What is asked
Copy the entries from their beginning up to and including the line with "450 135 18 15 24 160", and leave the pictures out of your answer.
-- start Entries shown --
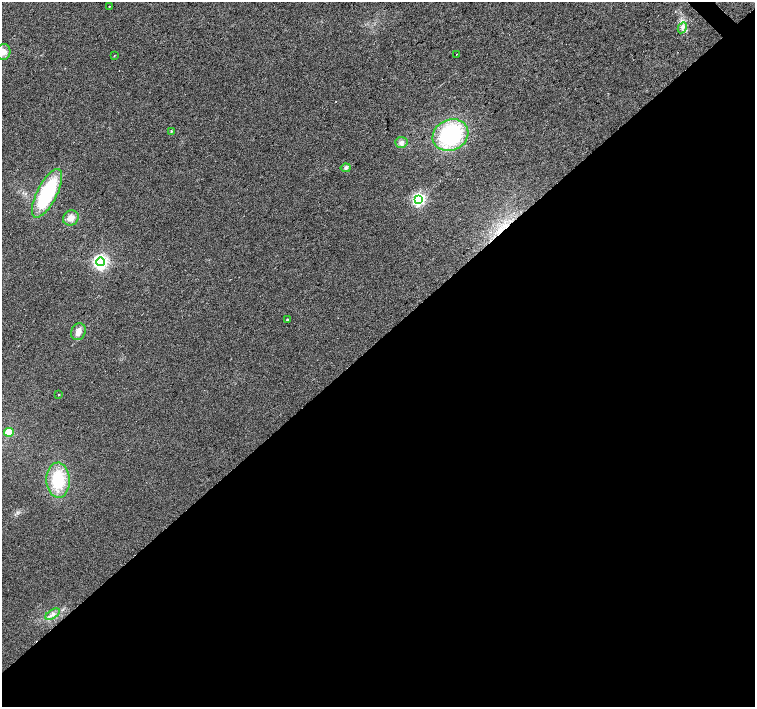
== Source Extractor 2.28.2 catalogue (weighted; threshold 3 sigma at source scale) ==
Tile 15 of 4 x 4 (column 3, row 4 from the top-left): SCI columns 3016-4520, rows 219-1627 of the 6026 x 6007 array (HDU 1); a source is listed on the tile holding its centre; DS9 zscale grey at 2 x 2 block average (1 PNG px = mean of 2 x 2 image px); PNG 757 x 709 px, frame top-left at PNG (2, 2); each listed source drawn as its Kron ellipse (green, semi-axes under 4 px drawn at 4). Shown black and unused: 52% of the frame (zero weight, under 2 of 3 exposures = <1% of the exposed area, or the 3 px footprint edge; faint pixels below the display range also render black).
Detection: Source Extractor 2.28.2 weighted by HDU 2 'WHT'; one run over the whole footprint, this tile lists its part. Background 0.0157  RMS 0.0077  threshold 0.0345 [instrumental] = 3 sigma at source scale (4.5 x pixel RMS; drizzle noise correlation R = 1.50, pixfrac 1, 0.0396/0.0396 arcsec/px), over >= 5 px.
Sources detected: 20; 1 cosmic-ray / hot-pixel residue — neither listed nor drawn; the other 19 listed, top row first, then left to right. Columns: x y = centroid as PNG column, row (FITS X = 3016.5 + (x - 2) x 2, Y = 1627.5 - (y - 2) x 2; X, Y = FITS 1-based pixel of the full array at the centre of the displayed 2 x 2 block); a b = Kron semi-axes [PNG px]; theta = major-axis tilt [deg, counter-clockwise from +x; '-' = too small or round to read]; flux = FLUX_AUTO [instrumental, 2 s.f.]
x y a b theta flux
109 6 2 2 - 2.2
682 28 6 4 62 5.4
3 52 8 7 - 9.9
456 54 2 2 - 1.8
114 56 3 2 - 0.76
171 131 3 3 - 1.4
450 135 18 15 24 160
401 142 6 5 - 5.4
346 168 5 4 - 3.2
47 193 27 10 63 140
418 199 4 4 - 350
71 218 8 7 - 11
101 262 4 4 - 530
287 320 3 2 - 2.2
78 332 9 7 66 9.7
59 395 2 2 - 0.98
9 432 5 4 - 25
58 480 17 12 -88 67
53 614 8 3 32 4.9
Isophote crosses this tile's border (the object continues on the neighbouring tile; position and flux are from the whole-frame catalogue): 1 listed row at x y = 3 52
Diffuse or blended objects may show on this block-average render without a row.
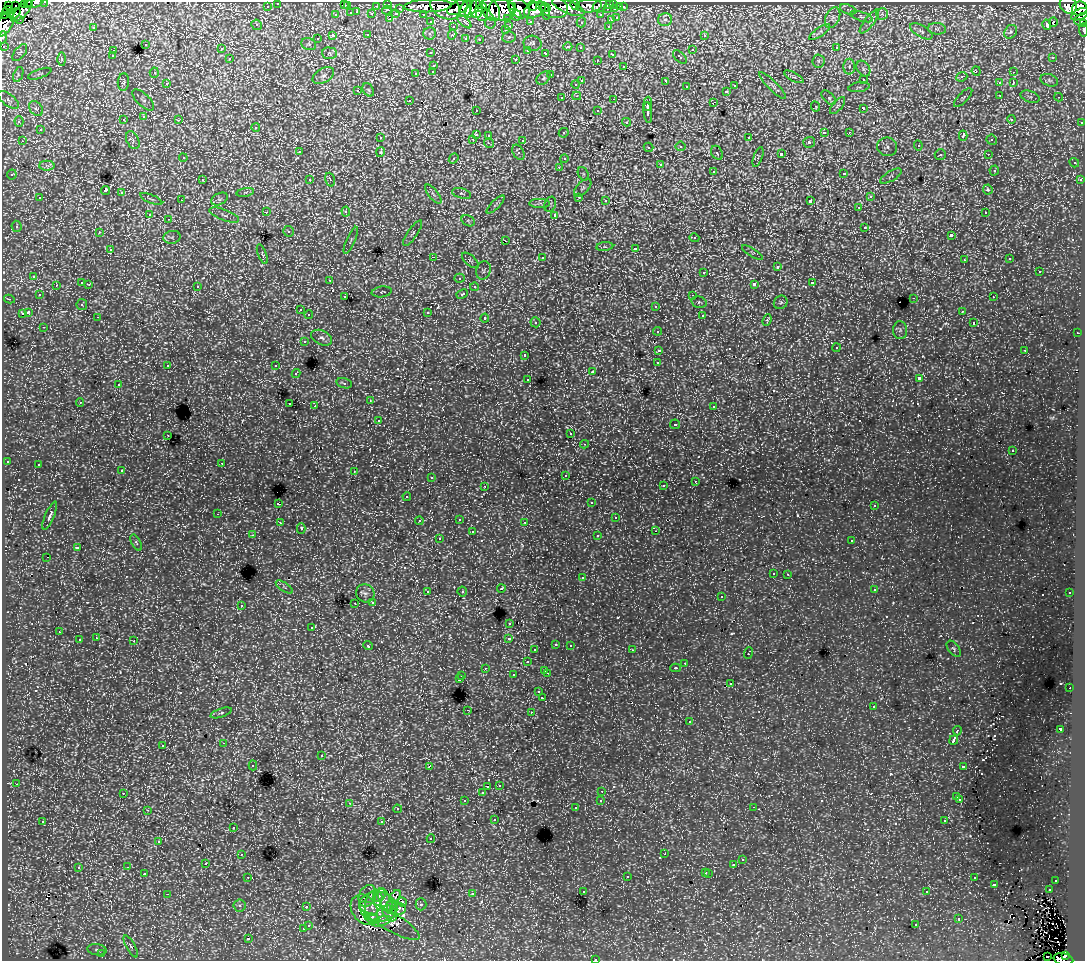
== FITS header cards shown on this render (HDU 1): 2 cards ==
NAXIS1  =                 1083
NAXIS2  =                  959

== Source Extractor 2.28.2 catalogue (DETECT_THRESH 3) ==
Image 1083 x 959 px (HDU 1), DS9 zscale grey, 1 PNG px = 1 image px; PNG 1087 x 963 px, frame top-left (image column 1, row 959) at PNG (2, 2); each listed source drawn as its Kron ellipse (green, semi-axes under 4 px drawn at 4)
Background 165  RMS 2.4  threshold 7.18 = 3 sigma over >= 5 px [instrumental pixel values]
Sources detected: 872; of the 872, the 500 brightest by FLUX_AUTO listed and drawn (372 fainter detections omitted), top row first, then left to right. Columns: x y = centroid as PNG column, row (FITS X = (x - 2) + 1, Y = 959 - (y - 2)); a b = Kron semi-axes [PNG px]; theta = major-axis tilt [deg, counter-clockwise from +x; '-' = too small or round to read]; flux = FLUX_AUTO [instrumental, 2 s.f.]
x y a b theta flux
29 2 2 2 - 4800
45 2 3 2 - 4300
34 3 9 4 15 20000
278 3 3 3 - 3800
344 4 4 2 - 370
388 4 3 3 - 7300
614 4 3 3 - 9300
16 5 3 2 - 8300
25 5 3 3 - 12000
575 5 5 4 - 20000
609 5 4 4 - 8000
1068 5 9 8 - 140000
9 6 3 2 - 4300
267 6 3 3 - 2500
347 6 3 3 - 1400
376 6 3 2 - 1700
428 6 24 6 2 150000
533 6 5 3 - 34000
589 6 13 6 5 25000
600 6 8 6 41 16000
445 7 16 11 -29 150000
482 7 5 3 - 52000
512 7 3 3 - 19000
543 7 8 4 -14 69000
553 7 15 11 -19 81000
568 7 17 6 -24 65000
620 7 3 3 - 2100
623 7 3 3 - 3500
400 8 3 3 - 1500
458 8 11 6 27 140000
519 8 12 8 -39 85000
466 9 8 5 68 110000
471 9 9 4 60 100000
476 9 9 6 -88 130000
607 9 3 3 - 3400
615 9 3 3 - 6500
848 9 8 4 -19 470
1080 9 8 7 - 130000
387 10 5 3 - 500
491 10 12 8 -62 120000
502 10 13 10 -13 230000
535 10 11 7 25 87000
8 11 5 2 - 7100
22 11 14 5 46 24000
357 12 3 3 - 740
545 12 8 4 -74 16000
11 13 3 3 - 8100
351 13 3 3 - 1600
15 14 7 3 45 23000
372 14 3 3 - 2100
396 14 4 3 - 1500
423 14 3 3 - 3300
482 14 7 5 89 40000
882 14 6 6 - 390
1080 14 9 5 22 71000
3 15 2 2 - 2500
336 15 4 4 - 700
516 15 5 5 - 38000
601 15 3 3 - 2800
861 17 12 4 -18 450
508 18 3 3 - 1900
617 18 3 3 - 820
833 18 11 7 66 820
19 19 3 3 - 2200
390 19 3 2 - 830
1082 19 8 5 30 49000
611 20 3 3 - 830
665 20 7 6 - 510
464 21 9 4 -44 1100
530 21 3 3 - 2100
869 21 15 5 53 820
431 22 3 3 - 3600
581 22 5 4 - 480
1053 22 5 3 - 370
490 23 5 5 - 370
1084 23 4 3 - 11000
5 24 14 7 58 73000
257 25 5 5 - 440
1047 25 5 3 - 580
509 26 3 2 - 670
608 26 3 3 - 610
93 27 3 2 - 1300
453 27 3 3 - 650
937 29 9 5 -6 550
505 30 4 3 - 450
1083 30 6 2 -84 8300
921 31 12 5 -31 660
820 32 12 4 35 390
1011 32 7 6 - 430
430 33 6 6 - 750
368 35 3 3 - 810
452 35 5 4 - 540
704 35 3 3 - 600
333 36 4 3 - 2400
2 37 6 2 77 4600
509 37 7 5 7 440
466 38 3 3 - 760
317 39 3 3 - 390
480 39 4 4 - 440
532 43 9 7 -11 790
145 44 3 3 - 750
309 44 8 5 -21 460
4 46 3 3 - 1700
568 47 4 3 - 940
580 48 4 3 - 500
836 48 3 3 - 560
221 49 4 3 - 370
528 50 4 3 - 480
692 50 3 3 - 910
113 51 3 3 - 540
20 53 10 5 52 450
329 53 7 6 - 400
431 53 4 3 - 510
546 53 4 3 - 830
612 54 3 3 - 610
112 56 3 3 - 430
680 57 8 4 -44 1000
1053 57 4 3 - 470
62 59 6 4 -89 370
230 59 3 3 - 650
516 59 3 3 - 900
597 60 3 3 - 440
818 61 6 6 - 390
434 66 3 3 - 590
624 66 3 3 - 680
849 67 8 6 89 500
863 69 8 6 -57 490
433 71 3 3 - 560
976 71 4 4 - 420
1013 72 3 2 - 620
154 73 5 4 - 370
416 73 3 3 - 880
18 74 8 4 68 380
40 74 12 4 19 390
550 75 3 3 - 970
323 76 12 7 31 920
794 77 11 3 -28 410
962 77 5 4 - 370
544 78 8 5 42 430
864 80 4 3 - 380
1049 80 9 6 -20 490
582 81 3 3 - 1000
666 81 4 3 - 2000
123 82 8 5 84 420
167 83 3 3 - 470
999 83 3 3 - 750
1013 83 4 3 - 960
576 84 4 4 - 500
734 86 3 3 - 650
773 86 18 5 -45 920
686 87 4 3 - 640
859 87 10 5 8 440
358 90 4 3 - 450
368 90 7 5 -59 360
726 91 3 3 - 900
1000 95 3 3 - 490
577 96 4 3 - 640
1030 97 10 5 -19 480
1059 97 4 3 - 440
562 98 4 3 - 410
829 98 9 5 -46 750
963 98 12 5 45 470
614 99 3 2 - 870
8 100 12 6 -38 610
143 100 14 6 -43 680
409 100 3 3 - 450
713 103 4 2 - 970
648 104 7 3 86 3800
816 106 5 4 - 370
838 106 10 5 50 520
36 108 8 6 -49 570
863 108 4 3 - 1500
476 110 3 2 - 370
598 111 3 3 - 520
648 112 10 4 -84 4100
144 117 4 4 - 720
1011 119 4 4 - 420
123 120 4 3 - 640
179 120 4 3 - 440
19 122 5 4 - 470
626 122 4 4 - 360
1082 122 3 3 - 1200
256 127 4 4 - 620
40 130 4 3 - 660
824 132 4 3 - 1500
849 132 3 3 - 410
564 133 5 4 - 470
476 134 3 3 - 1500
489 135 3 3 - 490
963 136 5 3 - 1100
380 138 4 3 - 410
749 138 3 3 - 820
473 139 3 3 - 590
133 140 9 6 -64 600
523 140 3 3 - 1400
992 140 5 5 - 390
22 141 3 2 - 550
809 142 6 5 - 440
489 143 5 3 - 620
918 145 5 4 - 400
681 146 5 5 - 630
649 147 5 4 - 450
887 147 10 9 - 870
299 152 3 3 - 630
380 152 5 4 - 860
518 152 8 5 -60 790
717 153 7 5 -61 620
781 154 4 3 - 3200
940 154 5 5 - 460
988 154 4 4 - 360
758 157 10 4 70 390
183 158 4 4 - 480
454 158 5 4 - 410
564 159 4 4 - 420
1074 163 5 4 - 460
660 165 3 3 - 900
47 166 8 5 1 490
559 167 3 3 - 430
994 170 5 4 - 520
713 171 3 3 - 610
844 173 4 3 - 670
12 174 5 4 - 440
583 174 7 5 -61 360
891 176 12 5 30 610
202 180 3 3 - 620
310 180 3 3 - 410
330 180 7 4 -72 460
1080 180 3 3 - 540
583 188 11 5 48 630
105 190 4 3 - 3300
988 190 5 4 - 660
245 192 9 4 9 400
122 193 3 3 - 860
462 193 10 5 -15 480
433 194 11 5 -51 580
870 196 4 4 - 820
579 197 3 3 - 830
40 198 3 3 - 670
151 199 12 3 -23 400
219 199 9 5 25 520
181 200 3 2 - 360
606 200 4 3 - 400
810 201 4 3 - 2300
540 203 10 4 -1 480
550 204 8 5 68 410
496 205 12 4 45 560
859 207 4 3 - 500
346 211 5 4 - 580
266 212 3 3 - 440
985 213 3 3 - 420
150 214 3 3 - 2200
224 215 16 5 -21 860
555 215 4 3 - 3200
168 219 4 3 - 490
468 221 7 5 -31 350
16 226 5 5 - 520
865 227 3 3 - 830
289 231 5 5 - 540
99 232 4 3 - 450
413 233 15 5 55 600
951 235 4 3 - 2200
172 237 8 6 10 520
694 238 5 3 - 500
351 240 14 4 66 450
506 241 3 2 - 380
605 247 8 4 6 360
635 248 3 3 - 1200
110 250 4 3 - 1300
752 252 12 4 -31 420
262 254 10 3 -70 360
433 257 3 2 - 1300
542 257 3 3 - 790
1010 259 3 3 - 390
470 260 10 5 -42 470
964 260 3 3 - 430
777 267 4 3 - 1300
483 271 9 7 71 600
704 272 3 3 - 880
1039 272 3 3 - 1200
34 276 4 4 - 600
459 278 5 4 - 390
330 280 4 3 - 360
82 283 3 3 - 1300
812 283 3 3 - 900
89 284 3 3 - 440
754 284 4 3 - 3300
56 285 3 2 - 410
197 286 3 3 - 560
474 287 4 4 - 500
382 292 10 5 8 520
462 294 6 4 26 1100
39 295 4 3 - 500
693 295 3 2 - 560
345 297 3 3 - 360
993 297 3 2 - 430
914 298 3 2 - 790
9 299 5 4 - 520
699 302 8 5 -13 440
781 302 7 6 - 480
82 304 5 5 - 410
656 306 4 4 - 780
300 310 3 3 - 360
962 311 3 3 - 390
28 312 4 3 - 2600
428 312 3 3 - 1100
22 313 4 3 - 470
309 315 4 4 - 610
702 315 3 3 - 560
98 317 3 3 - 390
485 318 4 3 - 960
767 320 6 4 70 450
536 322 5 5 - 490
974 323 4 4 - 430
44 327 3 2 - 380
900 330 9 7 -87 490
658 331 4 4 - 490
1077 333 3 2 - 520
322 338 11 7 -26 840
304 341 3 3 - 730
836 348 4 4 - 410
659 350 4 3 - 1700
1025 350 3 2 - 840
525 355 3 3 - 800
658 363 4 3 - 3000
168 365 3 3 - 580
276 366 3 3 - 640
592 372 3 3 - 750
296 373 4 3 - 480
919 378 4 3 - 4200
528 379 3 3 - 440
344 383 8 5 -15 630
118 385 3 2 - 460
370 401 4 3 - 470
80 402 4 3 - 420
290 404 3 2 - 720
315 406 3 2 - 1200
714 406 3 3 - 470
378 421 4 3 - 400
675 424 5 4 - 370
571 434 3 3 - 360
168 435 3 2 - 400
585 444 4 4 - 400
1013 451 3 3 - 380
7 461 3 3 - 430
222 463 3 2 - 420
38 464 3 3 - 420
122 471 3 3 - 600
354 471 4 3 - 430
565 475 4 4 - 370
431 477 4 4 - 410
695 481 3 3 - 400
485 486 3 3 - 460
663 486 3 3 - 560
407 496 4 4 - 390
591 503 3 3 - 410
278 504 3 3 - 1900
874 506 3 3 - 430
218 514 3 2 - 480
50 516 15 4 66 850
616 518 3 3 - 670
459 519 3 3 - 530
419 521 4 3 - 470
525 522 3 3 - 500
280 523 3 3 - 380
301 528 5 4 - 450
656 531 3 2 - 530
472 532 3 3 - 1100
253 535 4 3 - 370
598 536 3 3 - 820
439 539 3 3 - 550
852 541 3 3 - 560
136 542 9 4 -62 370
77 548 4 3 - 1800
47 557 3 2 - 540
773 573 3 3 - 450
788 574 3 3 - 460
582 578 3 3 - 840
284 587 10 4 -34 390
501 589 4 3 - 470
874 589 3 3 - 550
462 591 5 4 - 490
428 592 3 3 - 670
365 593 9 8 - 760
1070 593 3 3 - 460
721 597 3 3 - 380
373 602 3 3 - 570
355 603 3 2 - 440
241 605 3 3 - 570
510 623 3 3 - 650
312 627 3 3 - 480
59 632 3 2 - 380
96 638 3 2 - 510
509 638 4 3 - 1200
79 640 3 3 - 910
134 641 3 2 - 1000
556 644 3 3 - 510
570 645 3 2 - 440
368 646 5 3 - 780
954 649 9 5 -53 360
535 650 3 3 - 440
632 650 3 2 - 480
748 653 6 3 69 1300
527 662 3 3 - 710
685 663 3 2 - 430
485 668 3 3 - 420
676 668 5 4 - 370
545 670 3 2 - 620
547 673 3 2 - 740
513 675 3 3 - 660
462 676 3 3 - 500
459 679 3 3 - 1800
731 684 3 2 - 380
1070 688 2 2 - 460
539 692 3 3 - 480
542 698 4 3 - 1600
873 707 3 2 - 360
467 710 3 2 - 560
531 712 3 3 - 660
221 713 11 4 19 430
690 722 3 3 - 730
1060 729 3 3 - 3400
957 731 5 3 - 1600
954 740 5 3 - 6500
224 743 4 3 - 490
163 745 3 3 - 550
321 756 3 3 - 930
253 765 5 4 - 450
430 766 4 3 - 2400
963 766 4 3 - 1100
16 784 3 2 - 370
499 785 4 3 - 370
488 786 3 2 - 610
602 791 3 2 - 430
123 793 3 3 - 390
482 793 4 3 - 380
957 797 3 3 - 530
601 800 4 4 - 550
960 800 3 3 - 380
465 801 3 3 - 480
349 803 3 3 - 730
754 807 3 2 - 440
575 808 3 3 - 370
397 809 4 4 - 470
147 810 3 2 - 890
495 819 4 4 - 390
43 821 3 3 - 380
945 821 3 3 - 660
382 822 3 3 - 1300
233 827 3 3 - 410
431 839 4 3 - 360
159 841 4 3 - 380
241 854 3 3 - 400
664 854 3 2 - 350
742 860 3 3 - 590
206 864 3 2 - 480
734 865 3 3 - 1700
128 867 4 3 - 480
78 868 3 3 - 860
706 872 3 3 - 680
144 873 3 3 - 550
709 873 3 3 - 770
627 876 3 3 - 900
248 877 3 2 - 360
974 878 3 3 - 630
1056 880 3 3 - 430
994 884 3 3 - 1100
1049 890 3 2 - 530
583 891 3 3 - 430
927 892 3 3 - 400
167 894 3 2 - 1600
472 894 3 3 - 680
379 895 7 5 38 510
367 896 11 8 66 1100
395 897 8 4 52 390
385 901 13 6 -68 1400
402 902 5 3 - 370
374 903 13 8 72 1300
421 904 6 5 - 380
240 905 6 6 - 570
306 907 3 3 - 710
378 907 19 15 -8 1500
392 907 6 5 - 490
398 909 8 5 15 910
364 910 16 12 -57 1600
390 913 9 6 -52 880
372 918 9 4 -25 810
959 919 3 3 - 720
381 921 10 4 16 520
389 921 34 9 -31 2200
308 925 3 3 - 650
916 925 3 3 - 460
303 929 3 3 - 770
248 939 3 3 - 2000
131 946 12 3 -60 370
97 950 9 5 -10 460
102 954 3 2 - 660
1065 955 4 3 - 32000
1048 957 3 2 - 620
595 959 3 2 - 580
1063 959 10 6 -12 100000
At the frame edge (FLAGS 8, measured only in part):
-- end Entries shown --
Task response
== Source Extractor 2.28.2 catalogue (weighted; threshold 3 sigma at source scale) ==
Tile 15 of 4 x 4 (column 3, row 4 from the top-left): SCI columns 3016-4520, rows 219-1627 of the 6026 x 6007 array (HDU 1); a source is listed on the tile holding its centre; DS9 zscale grey at 2 x 2 block average (1 PNG px = mean of 2 x 2 image px); PNG 757 x 709 px, frame top-left at PNG (2, 2); each listed source drawn as its Kron ellipse (green, semi-axes under 4 px drawn at 4). Shown black and unused: 52% of the frame (zero weight, under 2 of 3 exposures = <1% of the exposed area, or the 3 px footprint edge; faint pixels below the display range also render black).
Detection: Source Extractor 2.28.2 weighted by HDU 2 'WHT'; one run over the whole footprint, this tile lists its part. Background 0.0157  RMS 0.0077  threshold 0.0345 [instrumental] = 3 sigma at source scale (4.5 x pixel RMS; drizzle noise correlation R = 1.50, pixfrac 1, 0.0396/0.0396 arcsec/px), over >= 5 px.
Sources detected: 20; 1 cosmic-ray / hot-pixel residue — neither listed nor drawn; the other 19 listed, top row first, then left to right. Columns: x y = centroid as PNG column, row (FITS X = 3016.5 + (x - 2) x 2, Y = 1627.5 - (y - 2) x 2; X, Y = FITS 1-based pixel of the full array at the centre of the displayed 2 x 2 block); a b = Kron semi-axes [PNG px]; theta = major-axis tilt [deg, counter-clockwise from +x; '-' = too small or round to read]; flux = FLUX_AUTO [instrumental, 2 s.f.]
x y a b theta flux
109 6 2 2 - 2.2
682 28 6 4 62 5.4
3 52 8 7 - 9.9
456 54 2 2 - 1.8
114 56 3 2 - 0.76
171 131 3 3 - 1.4
450 135 18 15 24 160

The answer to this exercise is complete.